Mayer, a top Google executive until defecting to Yahoo in 2012, announced the two companies had reached a three-year deal to work together in Internet search and advertising. The pact was unveiled after Yahoo released a disappointing report on its third-quarter performance.
The numbers announced Tuesday showed Yahoo’s revenue, after paying ad commissions, dropped 8 percent from the same time last year to $1 billion.
It marked the ninth time in the past 11 quarters that Yahoo’s net revenue has declined or remained unchanged from the previous year. The ongoing erosion has magnified worries that the Internet company will be stuck in a financial sinkhole after spinning off its lucrative stake in China’s Alibaba Group.
Mayer is still promising to boost revenue and now it appears Google – the Internet’s most profitable company – may play a key role.
This is Yahoo’s second attempt to lean on Google’s expertise in Internet search and advertising.

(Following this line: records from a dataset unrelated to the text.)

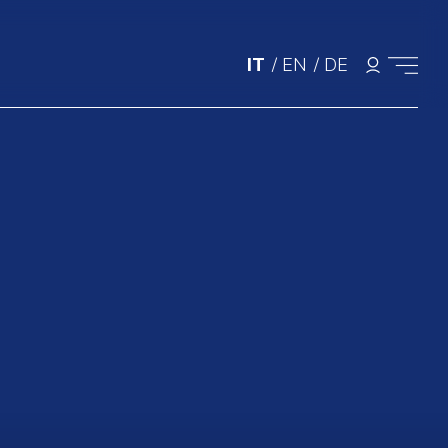
IT
/
EN
/
DE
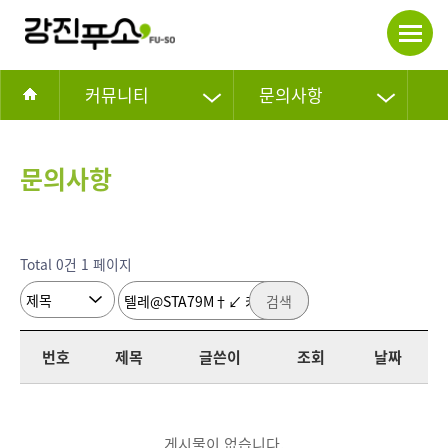
커뮤니티
문의사항
문의사항
Total 0건
1 페이지
검색
번호
제목
글쓴이
조회
날짜
게시물이 없습니다.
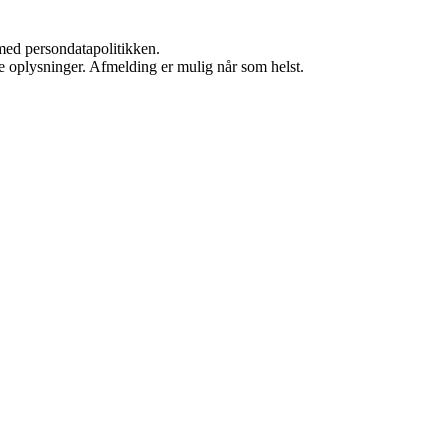
med persondatapolitikken.
ne oplysninger. Afmelding er mulig når som helst.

Yahoo Inc. tried to team up with Google Inc. in search during 2008 as part of its defense against a takeover attempt by Microsoft Corp. The Google alliance unraveled after the U.S. Justice Department threatened to block the partnership on the grounds that it would thwart competition.
After being rebuffed, Yahoo wound up negotiating a deal to rely on technology from Microsoft’s Bing search engine. Yahoo will still use Bing, but will also mix in results from Google’s search engine if it can win antitrust approval of its new deal this year.
It may be easier to gain the government’s approval this time because Yahoo’s share of the Internet search market has shrunk during the past seven years. Google’s search engine, though, still processes about two out of every three search requests in the U.S., roughly the same volume as it did when the Justice Department originally objected to a Yahoo partnership.
While awaiting clearance to team up with Yahoo, Mayer is pledging to trim the company’s expenses as revenue declines, and concentrate the remaining workforce on fewer products.
”We see a unique moment and opportunity for Yahoo as we move into 2016 to narrow our strategy and focus on fewer products with higher quality to achieve better growth and better results,” Mayer said during a review of the third-quarter results. She promised to elaborate on her plan by the time Yahoo releases its fourth-quarter results in 2016.
Mayer already has been trimming the company’s payroll. Yahoo ended September with 10,700 workers, down from 11,000 in June. Yahoo’s workforce now has 1,800 fewer people than it did a year ago.
The Sunnyvale, California, company is expecting another tough time in the current quarter ending in December. Revenue, after ad commission, is expected to range from $920 million to $960 million, an 18 to 22 percent decline for the previous year. That would be by far the largest quarterly drop in Yahoo’s net revenue since Mayer became CEO in July 2012.
Yahoo’s stock dipped 53 cents, or 1.6 percent, to $32.30 in extended trading after the numbers came out.
Investors are now focused on the fate of Yahoo’s plan to place its remaining Alibaba holdings – 384 million shares currently worth about $28 billion – into a new company called Aabaco Holdings.
Yahoo is doing the spin-off in an effort to prevent the remaining profits from its $1 billion investment in Alibaba from being taxed in the U.S., but it’s now unclear whether that will pan out. The Internal Revenue Service raised doubts by declining to guarantee the spin-off will protect the Alibaba stake from being taxed.
Despite that setback, Yahoo Inc. is still planning to complete the spin-off by next year with the expectation that it will qualify as a tax-free maneuver.